Thanks for the group advice btw. I figured others would be the ones adding stories that they thought fit into their own groups. I'll check up on the FAQ.

10362190
I took the liberty of adding it to a few groups but it's typically something the author usually does themselves. Whilst the feature is there for your disposal, I'm not sure how it'd be received generally. Who knows, maybe you'll set a new trend! But ordinarily, people do not colour the dialogue in.

Anyway, hope to see you prosper. :twilightsmile:

Dude made an account and posted a 50k word story on the same day. Ballsy.

This was amazing to read! I'm honestly impressed that you wrote so much and published it all at once; so I have a few questions;

What motivated you to write so much?

Did you already proof-read everything before publishing? I can't imagine the amount of backtracking and rewriting you'll have to do if something does happen.

Anyways, thanks for the story!

10362295
As I explained in my author's note at the end of the fic, I was really wanting to write something big, as in the past I'd only ever really written little oneshots on /mlp/ and such. Honestly, I had no idea what I was in for. But! It was an idea I was super interested in, and it ate at me everyday I didn't/couldn't write, which I'm sure you could imagine gets rough after the 7 month mark lol.

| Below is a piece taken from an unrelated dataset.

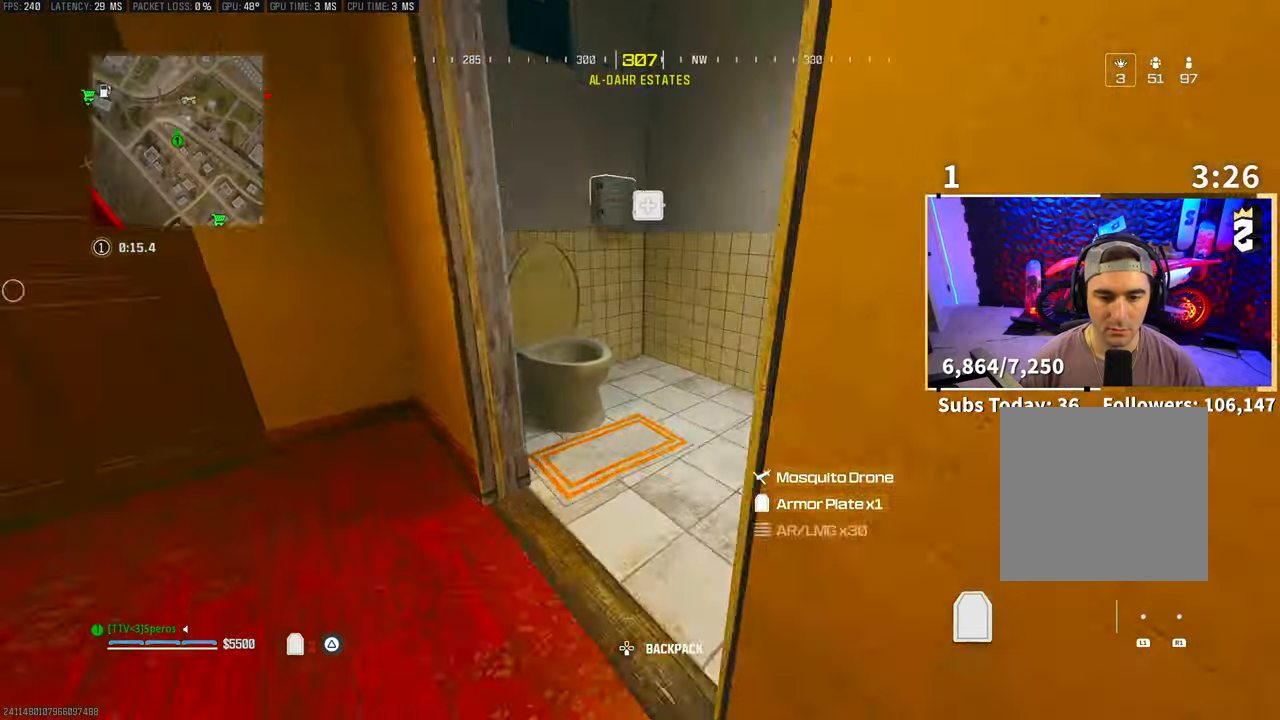
{"buttons": [], "left_stick": "center", "right_stick": "center", "events": [[150, "right_stick", "up"], [200, "left_stick", "right"], [283, "right_stick", "center"], [350, "SQUARE", "down"], [383, "TRIANGLE", "up"], [383, "left_stick", "center"], [433, "SQUARE", "up"]]}
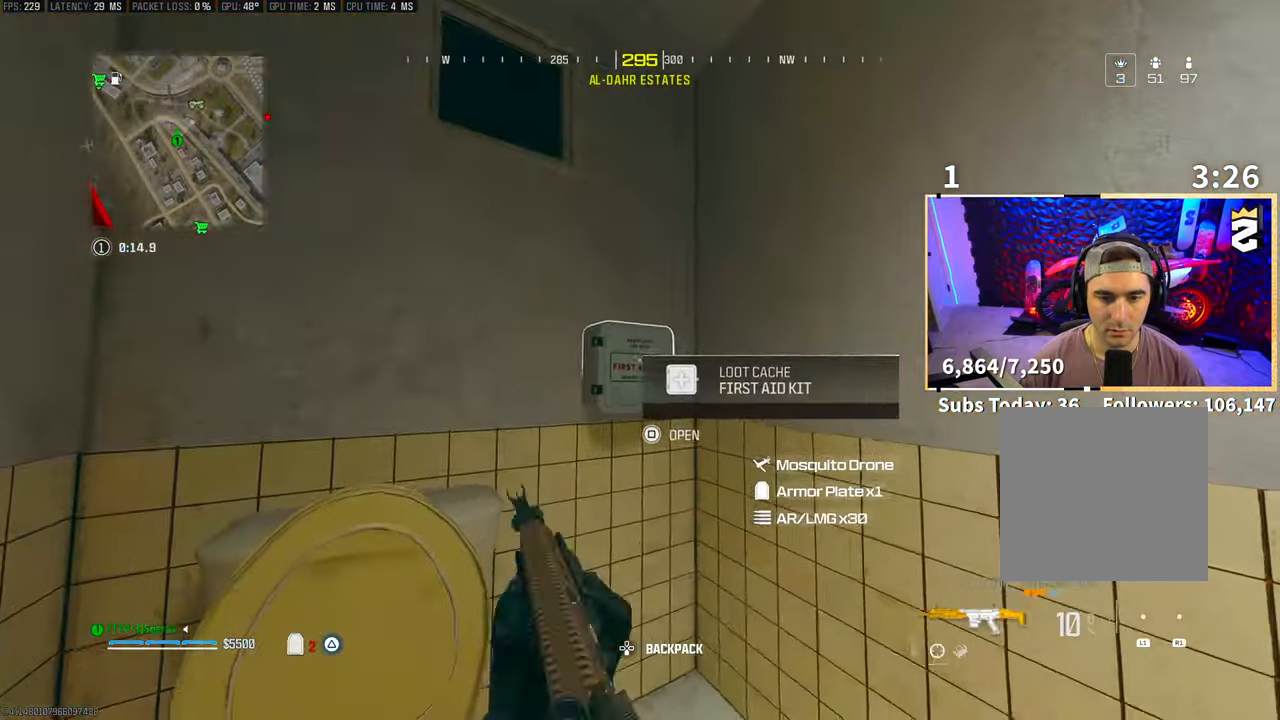
{"buttons": [], "left_stick": "down", "right_stick": "right", "events": [[300, "right_stick", "down-right"], [333, "left_stick", "left"], [350, "right_stick", "right"], [400, "left_stick", "down-left"], [500, "left_stick", "down"]]}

As for proof-reading... Eh. There were times I'd go back and reread certain chapters for the sake of ensuring continuity/sealing up plot holes, but really all I had to fix up were some spelling errors. The biggest issue I ran into was I had totally forgotten about the Elements of Harmony in their entirety up into chapter 19-20. I was toying with the idea of Zara pursuing the Twilight Bounty at first because she'd be wearing a big "HEY LOOK AT ME" crown, but decided against it. Just had to add some filler exposition in chapter 2 and 6 I believe. It still ended up being too much of a plothole for my liking, but at this point, I just wanted to get the story out into the public.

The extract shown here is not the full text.